Sources d'énergie renouvelable ou obstacles à la dépollution des rivières? Moulins et microcentrales hydrauliques font l'objet d'un vif débat, alors que de nouvelles normes destinées à protéger les cours d'eau augmentent les coûts de production.

«On nous demande 88 000 euros d'investissement pour un chiffre de 22 000 euros pour nous mettre aux normes en 2012. Cela va nous conduire à arrêter la production», assure Étienne Gilbert, copropriétaire de la microcentrale de Brouains, dans la Manche.

«Malheureusement, tous les petits producteurs sont dans la même situation», regrette-t-il. Décidé à défendre ce qu'il voit comme «une ressource du futur», il a invité le public à visiter sa centrale samedi pour les Journées nationales des moulins. Un «appel du 18 juin», selon ce salarié d'une grande banque.

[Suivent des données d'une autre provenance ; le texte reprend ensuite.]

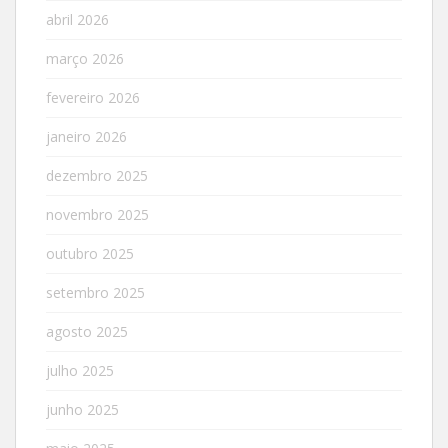
abril 2026
março 2026
fevereiro 2026
janeiro 2026
dezembro 2025
novembro 2025
outubro 2025
setembro 2025
agosto 2025
julho 2025
junho 2025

À quelques kilomètres de Brouains, l'entreprise Guérin de Tessy-sur-Vire exploite quatre microcentrales sur la Vire. Mais un récent arrêté préfectoral lui impose de tourner quatre mois par an au lieu de huit en attendant une mise aux normes.

«On est prêts à investir, mais il nous faut du temps. Les entreprises doivent pouvoir s'y retrouver financièrement», souligne Christophe Marion, directeur du développement de l'entreprise.

«C'est l'énergie renouvelable la moins chère. Ne gâchons pas le potentiel de la France», plaide Anne Penalba, présidente de France hydroélectricité, en appelant à une application raisonnable de la directive européenne imposant le retour à des eaux de qualité avant 2015.

La France est l'un des pays européens les plus dotés en «petit hydro». Elle compte 1700 microcentrales, dont 200 à 300 appartiennent à EDF. La production représente l'équivalent de deux réacteurs nucléaires, selon Anne Penalba.

La Fédération des moulins de France recense de son côté 30 000 moulins et assure que les propriétaires sont de plus en nombreux à vouloir produire leur électricité pour leur propre consommation.

Une convention de juin 2009 impulsée par le ministère de l'Energie plaide d'ailleurs pour «le développement» de l'hydroélectricité «en cohérence avec la restauration du milieu» aquatique.

Mais pour l'association France Nature Environnement (FNE), barrages et écologie sont antinomiques.

Selon FNE, les barrages des moulins et des microcentrales empêchent la migration des poissons et modifient la hauteur de l'eau, étouffant ainsi la végétation qui diminue les polluants agricoles. Ils perturbent également les «frayères», où les poissons se reproduisent.

«Sur la Vire, avec sept centrales sur quelques dizaines de kilomètres, on a 200 saumons qui remontent, alors qu'on devrait en avoir 2000. C'est un indicateur de pollution», dénonce Christian Allain de Manche nature, membre du réseau FNE.

La «délinquance écologique» ne vaut pas la chandelle énergétique, selon ce détracteur du «lobbying des hydro-électriciens».

«En aval de la Vire, les sept microcentrales, particulièrement médiocres, ont une puissance installée de 1,3 mégawatt au total. Une éolienne c'est 2,5 mégawatt», affirme-t-il.

Le Grenelle de l'environnement avait fixé un objectif de réduction du nombre de barrages en France, alors que le pays compte un ouvrage tous les quatre à cinq km de cours d'eau, selon Bernard Rousseau, administrateur de FNE.

À Bretteville-sur-Laize, près de Caen, Jean Morin, 80 ans, ne comprend pas ce qu'on reproche aux moulins. Ce plombier électricien retraité dit chauffer depuis 20 ans sa maison et sa piscine grâce à son moulin.

Selon lui, «c'est avec l'arrivée des engrais, après la guerre, que le nombre de poissons a baissé, pas à cause des moulins». «On en comptait 14 sur 10 kilomètres autrefois, il y en a quasi deux fois moins» aujourd'hui, fait-il remarquer.